Text section:
- Genre: Reality show
- Based on: The Home Edit: A Guide to Organizing and Realizing Your House Goals
- Country of origin: United States
- Original language: English
- No. of seasons: 2
- No. of episodes: 16

Production
- Running time: 40–47 minutes
- Production company: Hello Sunshine

Original release
- Network: Netflix
- Release: September 9, 2020 – April 1, 2022

= Get Organized with The Home Edit =

Get Organized with The Home Edit is a 2020 reality television series about The Home Edit, a professional organizing company founded by Clea Shearer and Joanna Teplin.

== Overview ==
Get Organized with The Home Edit follows Clea Shearer and Joanna Teplin as they transform cluttered spaces for celebrity and non-celebrity clients using The Home Edit's signature organizational methods, color coordination, and labeling systems. The series premiered on September 9, 2020, with a second season released on April 1, 2022.

Questions to answer:
[a] Copy from the show summary word for word, starting with "Get Organized with The Home Edit is" and going on through "April 1, 2022.".
[b] In the show summary, who founded The Home Edit?

Listed entries:
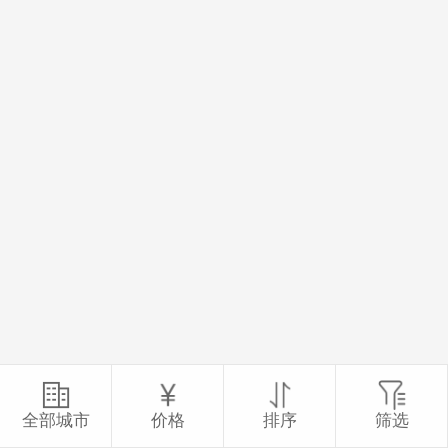
全部城市
价格
排序
筛选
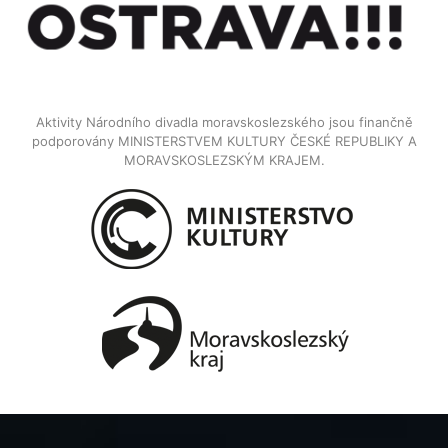
Aktivity Národního divadla moravskoslezského jsou finančně
podporovány MINISTERSTVEM KULTURY ČESKÉ REPUBLIKY A
MORAVSKOSLEZSKÝM KRAJEM.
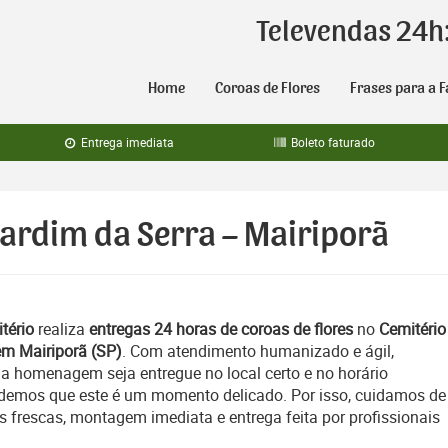
Televendas 24h
Home
Coroas de Flores
Frases para a F
Entrega imediata
Boleto faturado
 Jardim da Serra – Mairiporã
tério
realiza
entregas 24 horas de coroas de flores
no
Cemitério
em Mairiporã (SP)
. Com atendimento humanizado e ágil,
a homenagem seja entregue no local certo e no horário
emos que este é um momento delicado. Por isso, cuidamos de
es frescas, montagem imediata e entrega feita por profissionais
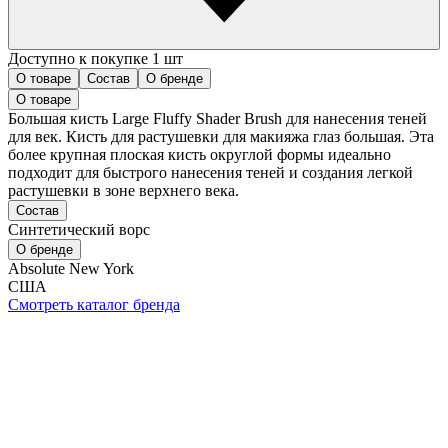
Доступно к покупке 1 шт
О товаре
Состав
О бренде
О товаре
Большая кисть Large Fluffy Shader Brush для нанесения теней
для век. Кисть для растушевки для макияжа глаз большая. Эта
более крупная плоская кисть округлой формы идеально
подходит для быстрого нанесения теней и создания легкой
растушевки в зоне верхнего века.
Состав
Синтетический ворс
О бренде
Absolute New York
США
Смотреть каталог бренда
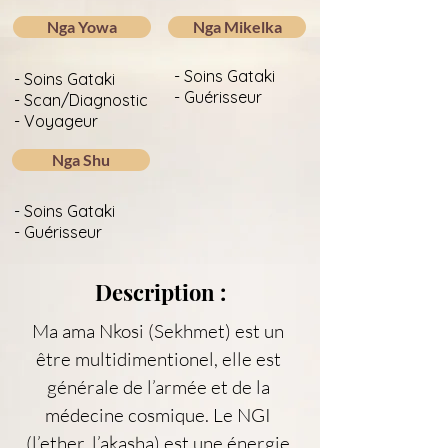
Nga Yowa
Nga Mikelka
- Soins Gataki
- Soins Gataki
- Guérisseur
- Scan/Diagnostic
- Voyageur
Nga Shu
- Soins Gataki
- Guérisseur
Description :
Ma ama Nkosi (Sekhmet) est un 
être multidimentionel, elle est 
générale de l’armée et de la 
médecine cosmique. Le NGI 
(l’ether, l’akasha) est une énergie 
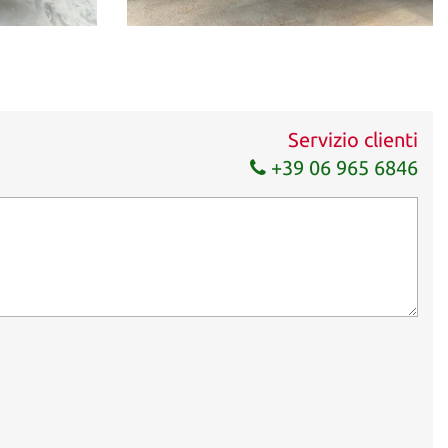
Servizio clienti
+39 06 965 6846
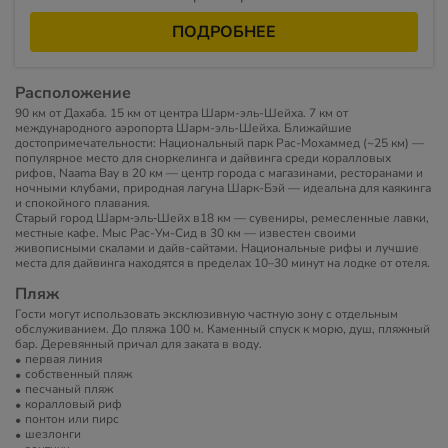
ПОДРОБНЕЕ
Расположение
90 км от Дахаба. 15 км от центра Шарм-эль-Шейха. 7 км от
международного аэропорта Шарм-эль-Шейха. Ближайшие
достопримечательности: Национальный парк Рас-Мохаммед (~25 км) —
популярное место для сноркелинга и дайвинга среди коралловых
рифов, Naama Bay в 20 км — центр города с магазинами, ресторанами и
ночными клубами, природная лагуна Шарк-Бэй — идеальна для каякинга
и спокойного плавания.
Старый город Шарм‑эль‑Шейх в18 км — сувениры, ремесленные лавки,
местные кафе. Мыс Рас-Ум-Сид в 30 км — известен своими
живописными скалами и дайв-сайтами. Национальные рифы и лучшие
места для дайвинга находятся в пределах 10–30 минут на лодке от отеля.
Пляж
Гости могут использовать эксклюзивную частную зону с отдельным
обслуживанием. До пляжа 100 м. Каменный спуск к морю, душ, пляжный
бар. Деревянный причал для заката в воду.
первая линия
собственный пляж
песчаный пляж
коралловый риф
понтон или пирс
шезлонги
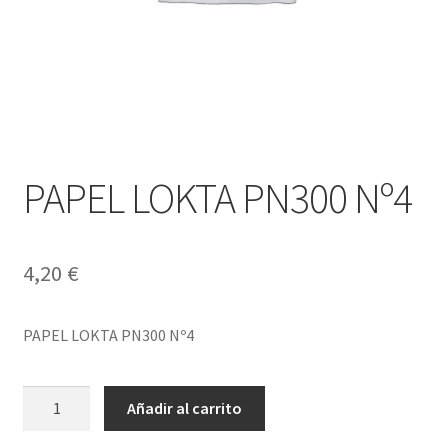
PAPEL LOKTA PN300 Nº4
4,20
€
PAPEL LOKTA PN300 Nº4
PAPEL
Añadir al carrito
LOKTA
PN300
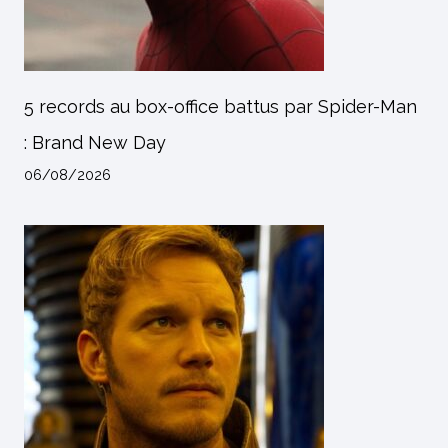
5 records au box-office battus par Spider-Man
: Brand New Day
06/08/2026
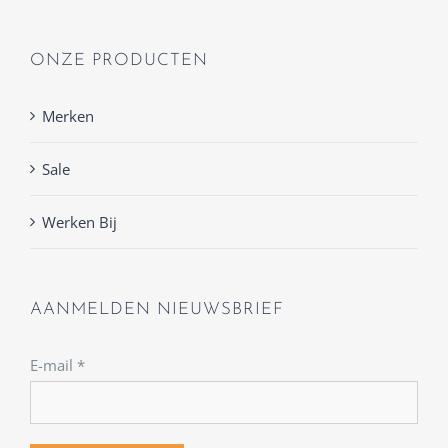
ONZE PRODUCTEN
Merken
Sale
Werken Bij
AANMELDEN NIEUWSBRIEF
E-mail
*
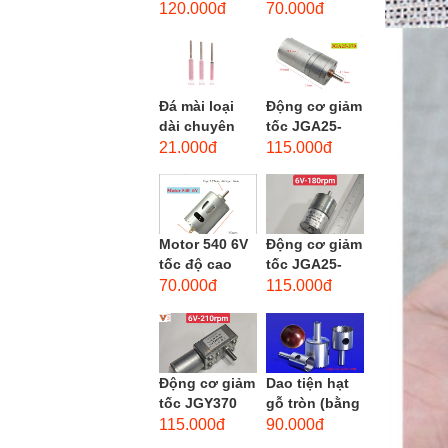
phẳng - độ
dùng cho mũi
120.000đ
70.000đ
hạt: thô #46
taro từ M1-
M12
Đá mài loại
Động cơ giảm
dài chuyên
tốc JGA25-
dùng mài
370 3-12 VDC.
21.000đ
115.000đ
khuôn kim
Motor hộp số
loại, đá mài
mini JGA25-
cạnh,...
370...
Motor 540 6V
Động cơ giảm
tốc độ cao
tốc JGA25-
20.000 vòng/
310 6-12 VDC.
70.000đ
115.000đ
phút, high
Motor hộp số
torque
mini JGA25-
310
Động cơ giảm
Dao tiện hạt
tốc JGY370
gỗ tròn (bằng
DC bánh răng
thép trắng)
115.000đ
90.000đ
tự khóa mô-
trục 8mm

Answers by item:
[a]
Get Organized with The Home Edit is a 2020 reality television series about The Home Edit, a professional organizing company founded by Clea Shearer and Joanna Teplin.

== Overview ==
Get Organized with The Home Edit follows Clea Shearer and Joanna Teplin as they transform cluttered spaces for celebrity and non-celebrity clients using The Home Edit's signature organizational methods, color coordination, and labeling systems. The series premiered on September 9, 2020, with a second season released on April 1, 2022.

[b] Clea Shearer and Joanna Teplin